• [Exercise requirements]:
Write out the full listing again. Make no alterations.

• [Record set]:

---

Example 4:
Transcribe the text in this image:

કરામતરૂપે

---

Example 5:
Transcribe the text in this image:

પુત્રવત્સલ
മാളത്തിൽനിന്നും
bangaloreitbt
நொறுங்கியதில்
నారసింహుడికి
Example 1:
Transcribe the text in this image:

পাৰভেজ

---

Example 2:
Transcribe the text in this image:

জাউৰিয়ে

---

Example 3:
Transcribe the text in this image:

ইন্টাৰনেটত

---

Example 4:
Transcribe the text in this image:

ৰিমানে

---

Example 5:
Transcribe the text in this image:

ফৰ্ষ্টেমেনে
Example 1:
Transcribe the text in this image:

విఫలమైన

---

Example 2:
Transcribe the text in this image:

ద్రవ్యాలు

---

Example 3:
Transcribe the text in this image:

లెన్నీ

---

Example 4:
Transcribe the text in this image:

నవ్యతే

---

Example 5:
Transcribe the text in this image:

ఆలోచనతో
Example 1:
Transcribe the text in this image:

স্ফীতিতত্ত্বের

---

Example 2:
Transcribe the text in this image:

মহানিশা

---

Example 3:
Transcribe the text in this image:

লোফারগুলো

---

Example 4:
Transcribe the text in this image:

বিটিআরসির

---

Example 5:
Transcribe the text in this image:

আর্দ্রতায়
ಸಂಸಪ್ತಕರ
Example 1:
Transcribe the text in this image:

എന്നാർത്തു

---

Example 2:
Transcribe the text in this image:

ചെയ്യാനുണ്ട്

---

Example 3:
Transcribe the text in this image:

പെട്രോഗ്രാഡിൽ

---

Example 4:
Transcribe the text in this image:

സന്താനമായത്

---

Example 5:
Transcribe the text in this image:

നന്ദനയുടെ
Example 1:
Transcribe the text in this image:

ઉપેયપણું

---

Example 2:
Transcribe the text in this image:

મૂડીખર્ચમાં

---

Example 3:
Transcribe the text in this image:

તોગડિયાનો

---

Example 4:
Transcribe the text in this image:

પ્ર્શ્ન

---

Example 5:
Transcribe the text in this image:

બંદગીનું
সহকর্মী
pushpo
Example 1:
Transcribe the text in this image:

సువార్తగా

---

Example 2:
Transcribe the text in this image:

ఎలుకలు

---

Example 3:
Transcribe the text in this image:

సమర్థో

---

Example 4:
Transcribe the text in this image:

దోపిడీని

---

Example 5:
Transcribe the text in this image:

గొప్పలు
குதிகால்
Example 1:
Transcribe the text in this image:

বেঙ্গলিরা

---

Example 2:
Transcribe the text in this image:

• [Response]:
---

Example 4:
Transcribe the text in this image:

કરામતરૂપે

---

Example 5:
Transcribe the text in this image:

પુત્રવત્સલ
മാളത്തിൽനിന്നും
bangaloreitbt
நொறுங்கியதில்
నారసింహుడికి
Example 1:
Transcribe the text in this image:

পাৰভেজ

---

Example 2:
Transcribe the text in this image:

জাউৰিয়ে

---

Example 3:
Transcribe the text in this image:

ইন্টাৰনেটত

---

Example 4:
Transcribe the text in this image:

ৰিমানে

---

Example 5:
Transcribe the text in this image:

ফৰ্ষ্টেমেনে
Example 1:
Transcribe the text in this image:

విఫలమైన

---

Example 2:
Transcribe the text in this image:

ద్రవ్యాలు

---

Example 3:
Transcribe the text in this image:

లెన్నీ

---

Example 4:
Transcribe the text in this image:

నవ్యతే

---

Example 5:
Transcribe the text in this image:

ఆలోచనతో
Example 1:
Transcribe the text in this image:

স্ফীতিতত্ত্বের

---

Example 2:
Transcribe the text in this image:

মহানিশা

---

Example 3:
Transcribe the text in this image:

লোফারগুলো

---

Example 4:
Transcribe the text in this image:

বিটিআরসির

---

Example 5:
Transcribe the text in this image:

আর্দ্রতায়
ಸಂಸಪ್ತಕರ
Example 1:
Transcribe the text in this image:

എന്നാർത്തു

---

Example 2:
Transcribe the text in this image:

ചെയ്യാനുണ്ട്

---

Example 3:
Transcribe the text in this image:

പെട്രോഗ്രാഡിൽ

---

Example 4:
Transcribe the text in this image:

സന്താനമായത്

---

Example 5:
Transcribe the text in this image:

നന്ദനയുടെ
Example 1:
Transcribe the text in this image:

ઉપેયપણું

---

Example 2:
Transcribe the text in this image:

મૂડીખર્ચમાં

---

Example 3:
Transcribe the text in this image:

તોગડિયાનો

---

Example 4:
Transcribe the text in this image:

પ્ર્શ્ન

---

Example 5:
Transcribe the text in this image:

બંદગીનું
সহকর্মী
pushpo
Example 1:
Transcribe the text in this image:

సువార్తగా

---

Example 2:
Transcribe the text in this image:

ఎలుకలు

---

Example 3:
Transcribe the text in this image:

సమర్థో

---

Example 4:
Transcribe the text in this image:

దోపిడీని

---

Example 5:
Transcribe the text in this image:

గొప్పలు
குதிகால்
Example 1:
Transcribe the text in this image:

বেঙ্গলিরা

---

Example 2:
Transcribe the text in this image:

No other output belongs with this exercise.